Kocayurt, gerektiğinde diyetisyen desteği alınması gerektiğine işaret ederek şöyle konuştu: "Gebenin kilosunda normale göre azlık ya da fazlalık olması, kronik bir sağlık sorunu ya da gebelikte ortaya çıkan bir sağlık sorunu olması halinde uygun diyet ayarlaması için diyetisyen desteğine ihtiyaç olabilir. Özellikle ileri yaş grubundakiler, çoğul gebeliği bulunanlar, obezitesi, gebelikte açığa çıkan hipertansiyon ya da diyabeti olanlar özel beslenme programlarına gereksinim duyarlar. Genel olarak gebelikte tüm besin öğelerini alacak şekilde yeterli ve dengeli beslenilmeli, gebelikten bir ay öncesinden başlayarak folik asit desteği alınmalı. Gereğinde demir, kalsiyum, D vitamini veya gebeliğe özel bir multivitamin mineral preparatı ile mikrobesinlerin alınması sağlanmalı. Gebelikte besin güvenilirliği de oldukça besinlerin hazırlığında genel temizlik kurallarına dikkat edilmeli."

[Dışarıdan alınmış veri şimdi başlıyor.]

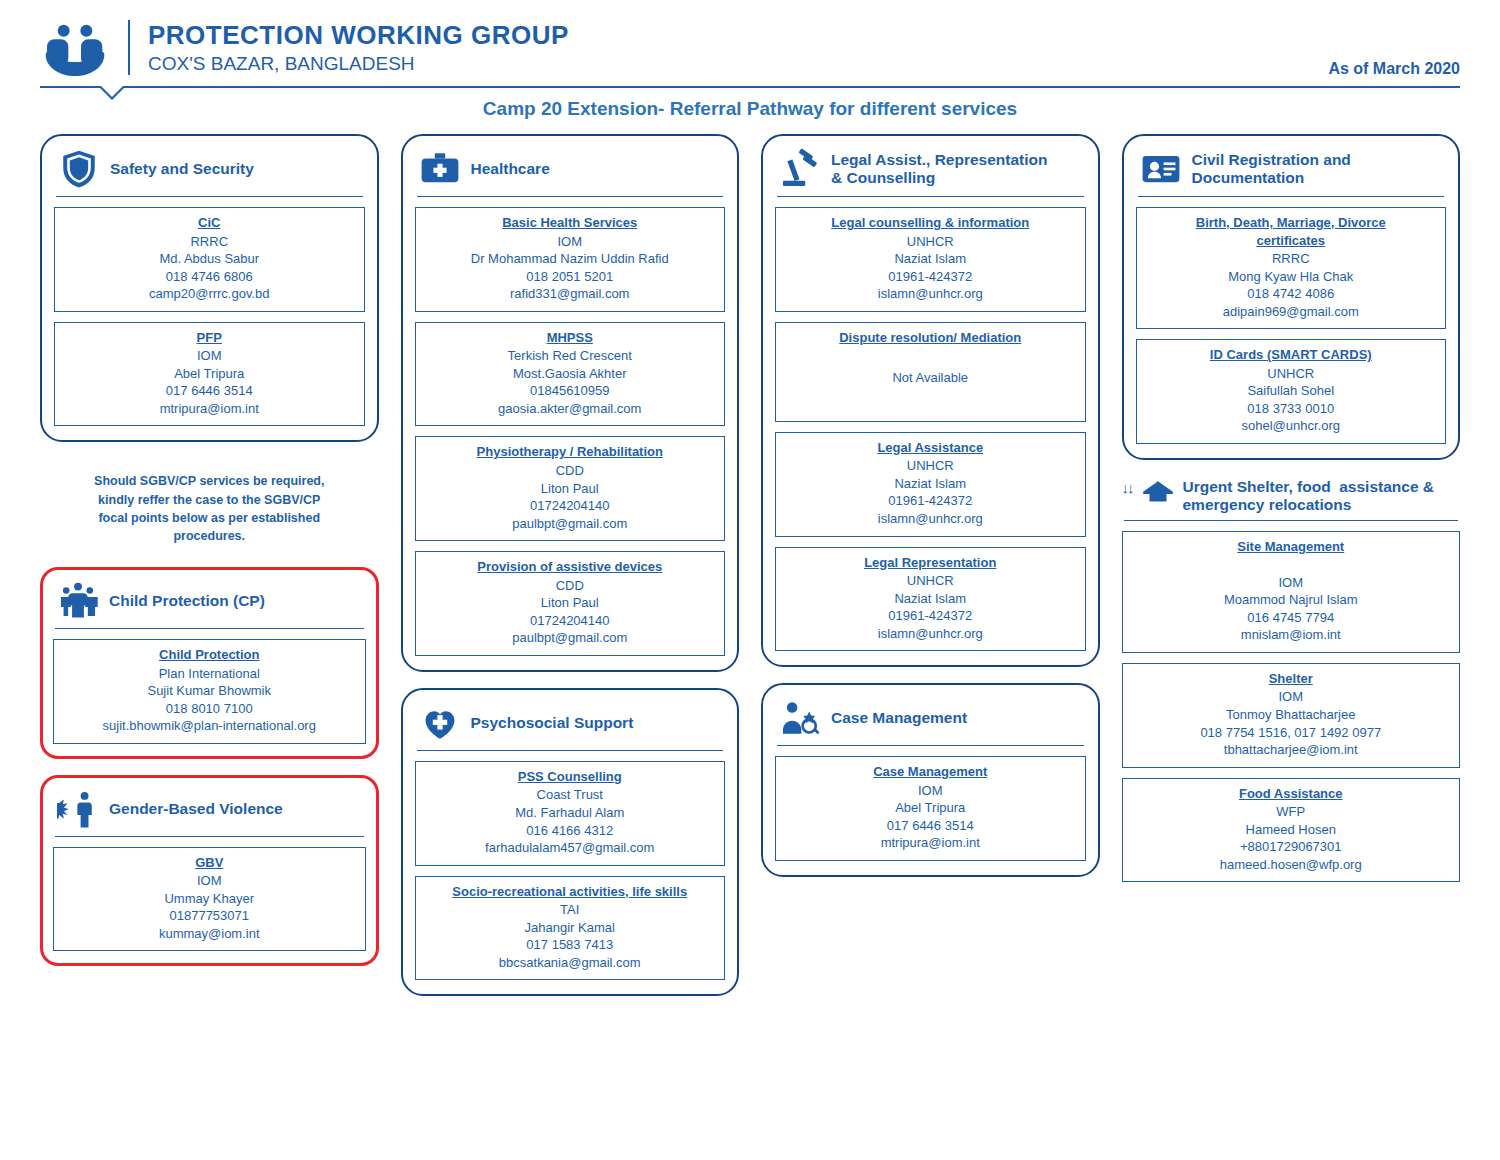PROTECTION WORKING GROUP
COX'S BAZAR, BANGLADESH
As of March 2020
Camp 20 Extension- Referral Pathway for different services
Safety and Security
CiC RRRC Md. Abdus Sabur 018 4746 6806 camp20@rrrc.gov.bd
PFP IOM Abel Tripura 017 6446 3514 mtripura@iom.int
Should SGBV/CP services be required,
kindly reffer the case to the SGBV/CP
focal points below as per established
procedures.
Child Protection (CP)
Child Protection Plan International Sujit Kumar Bhowmik 018 8010 7100 sujit.bhowmik@plan-international.org
Gender-Based Violence
GBV IOM Ummay Khayer 01877753071 kummay@iom.int
Healthcare
Basic Health Services IOM Dr Mohammad Nazim Uddin Rafid 018 2051 5201 rafid331@gmail.com
MHPSS Terkish Red Crescent Most.Gaosia Akhter 01845610959 gaosia.akter@gmail.com
Physiotherapy / Rehabilitation CDD Liton Paul 01724204140 paulbpt@gmail.com
Provision of assistive devices CDD Liton Paul 01724204140 paulbpt@gmail.com
Psychosocial Support
PSS Counselling Coast Trust Md. Farhadul Alam 016 4166 4312 farhadulalam457@gmail.com
Socio-recreational activities, life skills TAI Jahangir Kamal 017 1583 7413 bbcsatkania@gmail.com
Legal Assist., Representation
& Counselling
Legal counselling & information UNHCR Naziat Islam 01961-424372 islamn@unhcr.org
Dispute resolution/ Mediation Not Available
Legal Assistance UNHCR Naziat Islam 01961-424372 islamn@unhcr.org
Legal Representation UNHCR Naziat Islam 01961-424372 islamn@unhcr.org
Case Management
Case Management IOM Abel Tripura 017 6446 3514 mtripura@iom.int
Civil Registration and
Documentation
Birth, Death, Marriage, Divorce
certificates RRRC Mong Kyaw Hla Chak 018 4742 4086 adipain969@gmail.com
ID Cards (SMART CARDS) UNHCR Saifullah Sohel 018 3733 0010 sohel@unhcr.org
↓↓
Urgent Shelter, food assistance &
emergency relocations
Site Management IOM Moammod Najrul Islam 016 4745 7794 mnislam@iom.int
Shelter IOM Tonmoy Bhattacharjee 018 7754 1516, 017 1492 0977 tbhattacharjee@iom.int
Food Assistance WFP Hameed Hosen +8801729067301 hameed.hosen@wfp.org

Gebelikte çay ve kahve tüketiminin sınırlandırılması gerektiğini ifade eden Kocayurt, “Günlük kafein tüketimi 200 mg’ı geçmemeli. Bu miktar yaklaşık 2-4 bardak çay veya 2 fincan kahve veya 250 gr çikolatada bulunur. Kola ve diğer asitli içecekler tüketilmemeli. Bitkisel çayların güvenilirlikleri, potansiyel etkileri ve etkileşimleri konusundaki çalışmalar sınırlı. Bazılarının sürekli kullanımda zararlı etkileri biliniyor. Bu nedenle alışkanlık halinde kullanılmamalı.
Nane, limon ıhlamur, yeşil çay gibi güvenli olanlar 1 fincan tüketilebilir. Karışık içerikli olanlar tüketilmemeli. Sinemaki, ahududu, kekik, ebegümeci, yaban mersini gibi ismi sık duyulan bitki çayları tüketilmemeli.
Zencefil ve ada çayı da soğuk algınlığına günde 1 kez 1 fincan içebilir, sürekli kullanılmamalı. Günlük su tüketimi çok önemli, ortalama 10 bardak su tüketilmeli. Ayran, süt, taze sıkılmış meyve suları içecek olarak tüketilmeli.
Sağlıklı beslenme kadar fiziksel aktiviteler de gebelikte önemli. Günlük 20 dakikalık yürüyüşler, yüzme, gebelik pilatesi ya da uygun egzersiz programı faydalı" diye konuştu.